As usual, local governments will be asked to bear part of the burden forced by the revenue decline in general fund tax receipts. The governor cut state support for sheriff’s offices throughout the state by nearly 5 percent and state appropriations to local jails will be reduced by some 7 percent.
Local sheriffs and jails will have to reduce their expenditures accordingly or go back to their governing bodies to make up the cuts. Financially strapped localities, for the most part, aren’t in any position to be able to make up the state cuts and most are loathe to seek additional revenues through increased fees or taxes.
Cuts to state-supported colleges and universities will leave those institutions in a position of having to increase tuition and fees to maintain the programs currently being offered. That gives them a source of revenue that’s not available to other agencies that must rely on general fund tax revenues.
Kaine also resorted to asking state employees to contribute to their own state retirement plans beginning next spring. That would trim $104 million from the fiscal 2010 budget and would be the first time state workers contributed to their own retirement plans since 1983. The state would be obligated to restore those funds to the retirement plan over time.
In tightening the budget to make it balance with dwindling revenues, Kaine took a page from the private sector that has had to follow the same path to survive the economic doldrums that have persisted for more than a year.
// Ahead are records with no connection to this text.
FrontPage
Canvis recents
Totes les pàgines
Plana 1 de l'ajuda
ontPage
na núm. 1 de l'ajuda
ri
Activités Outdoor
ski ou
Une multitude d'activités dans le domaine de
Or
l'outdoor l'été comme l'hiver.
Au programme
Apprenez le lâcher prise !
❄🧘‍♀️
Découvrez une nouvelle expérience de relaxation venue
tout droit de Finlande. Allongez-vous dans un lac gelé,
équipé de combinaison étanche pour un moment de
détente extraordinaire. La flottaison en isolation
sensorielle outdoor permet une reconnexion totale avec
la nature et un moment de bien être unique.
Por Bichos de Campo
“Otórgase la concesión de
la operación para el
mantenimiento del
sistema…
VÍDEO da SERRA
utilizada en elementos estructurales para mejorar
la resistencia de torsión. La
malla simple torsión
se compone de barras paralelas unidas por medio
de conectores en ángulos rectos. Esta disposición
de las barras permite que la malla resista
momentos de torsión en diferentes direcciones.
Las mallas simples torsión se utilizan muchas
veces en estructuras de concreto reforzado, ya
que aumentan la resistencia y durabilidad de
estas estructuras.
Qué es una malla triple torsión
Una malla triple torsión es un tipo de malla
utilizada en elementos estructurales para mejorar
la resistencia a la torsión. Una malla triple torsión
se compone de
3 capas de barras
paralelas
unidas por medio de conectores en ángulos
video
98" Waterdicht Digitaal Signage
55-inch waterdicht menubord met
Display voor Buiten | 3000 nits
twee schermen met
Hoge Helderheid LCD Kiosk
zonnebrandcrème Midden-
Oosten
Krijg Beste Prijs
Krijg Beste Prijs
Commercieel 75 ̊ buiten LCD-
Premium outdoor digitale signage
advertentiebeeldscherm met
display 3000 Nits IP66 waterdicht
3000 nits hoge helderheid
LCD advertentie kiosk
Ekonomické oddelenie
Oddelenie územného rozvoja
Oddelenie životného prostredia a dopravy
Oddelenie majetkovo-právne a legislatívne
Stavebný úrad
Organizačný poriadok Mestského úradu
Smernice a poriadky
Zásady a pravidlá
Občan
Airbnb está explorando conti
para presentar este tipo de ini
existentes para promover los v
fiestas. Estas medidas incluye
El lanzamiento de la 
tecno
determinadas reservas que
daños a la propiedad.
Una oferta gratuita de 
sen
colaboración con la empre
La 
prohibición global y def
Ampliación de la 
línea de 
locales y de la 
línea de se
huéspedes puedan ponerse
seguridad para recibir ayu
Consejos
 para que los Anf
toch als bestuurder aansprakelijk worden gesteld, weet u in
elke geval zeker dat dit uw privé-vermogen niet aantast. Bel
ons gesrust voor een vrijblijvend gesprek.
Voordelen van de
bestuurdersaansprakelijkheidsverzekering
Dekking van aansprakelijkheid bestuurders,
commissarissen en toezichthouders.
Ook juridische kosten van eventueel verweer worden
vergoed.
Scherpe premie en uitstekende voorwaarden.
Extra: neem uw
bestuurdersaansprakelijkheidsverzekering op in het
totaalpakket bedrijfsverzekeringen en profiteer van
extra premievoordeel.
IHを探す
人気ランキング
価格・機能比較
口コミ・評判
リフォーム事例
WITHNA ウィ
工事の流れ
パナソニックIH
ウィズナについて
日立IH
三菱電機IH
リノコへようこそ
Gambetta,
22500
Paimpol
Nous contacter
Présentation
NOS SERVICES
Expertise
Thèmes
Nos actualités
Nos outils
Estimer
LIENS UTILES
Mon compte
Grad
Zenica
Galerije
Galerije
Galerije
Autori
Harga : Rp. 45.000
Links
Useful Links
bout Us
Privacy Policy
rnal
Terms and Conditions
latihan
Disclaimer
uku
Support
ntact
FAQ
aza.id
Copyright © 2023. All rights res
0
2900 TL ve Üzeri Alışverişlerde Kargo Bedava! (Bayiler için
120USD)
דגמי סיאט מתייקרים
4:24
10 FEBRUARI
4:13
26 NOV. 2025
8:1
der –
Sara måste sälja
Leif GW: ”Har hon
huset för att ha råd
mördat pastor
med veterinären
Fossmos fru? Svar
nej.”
Layoffs have been an unfortunate section of that page, as have furloughs.
The layoffs, said Kaine, were the toughest part. Aides had recommended more than 2,800 layoffs across the executive branch, but that figure was more than the governor could stomach. The furloughs and other options helped lower the number of workers laid off.
Kaine did as well as he could in finding the cuts needed to keep the state budget in balance. Still, there’s little to cheer about as the state’s chief executive must continue the fight against ever-declining state revenues.